Tue Jan 15 00:53:08 GMT 2008

In message <20BCA5B2-D79A-40DA-915C-A98DC9CAF900 at asklater.com>
          SteveC <steve at asklater.com> wrote:

> I think the single-server still works very well. It does so by
> ignoring doctrine on postgis and gis extensions and a bunch of scary C
> extensions thought up by Nick Hill and implemented by TomH. jburgess
> is doing similarly scary things with apache modules for shipping out
> tiles.

The C extensions were only really used during the update - for day
to day use that work is done in rails rather than the database. There
is a C version of the code for ruby but the ruby code works fine as
well.

> > The reason I'm e-mailing you is to ask about the server and database
> > infrastructure. After showing the project to a couple of my computer
> > science professors, they were surprised that there is one database
> > server that handles such a large load. Has there been any research
> > into splitting the load up between several region-specific database
> > servers? I would think that since editors usually don't need to
> > cross continental boundaries, the data for continents could be split
> > up between several servers, distributing the load among the machines
> > and making the end user experience faster. I would propose that each
> > regional (or "tier 2") server would be the only address allowed to
> > make changes on the global (or "tier 1") server.

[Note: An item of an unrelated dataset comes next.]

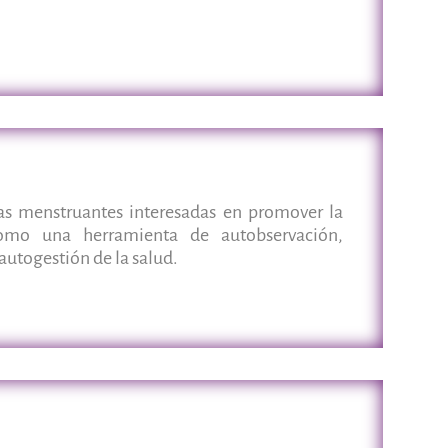
as menstruantes interesadas en promover la
omo una herramienta de autobservación,
utogestión de la salud.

The basic principle that we work on is "if it ain't broke, don't
fix it" and in this case the current setup is working fine at the
moment so we don't see a huge need to make things more complicated
at the moment.

I'm not aware of any significant performance issues with the API at
the moment anyway, but maybe you've seen something I haven't?

A split along the lines you suggest would be very hard anyway
because of the problem of objects which span more than one
server. Even if you split entirely at sea (which is hard and
gives you irregular borders to split on) you still have things
like ferry routes as somebody has already pointed out.

The more common suggestion is to have read only slave servers
but we don't really have a need for them at the moment.

Clustering the data geographically (but all in one database) is
something I have considered for when we need to extract some more
performance from the database, but even then it is hard to come
up with a good split - most simple solutions leave you with some
partitions with very little data.

Tom

-- 
Tom Hughes (tom at compton.nu)
http://www.compton.nu/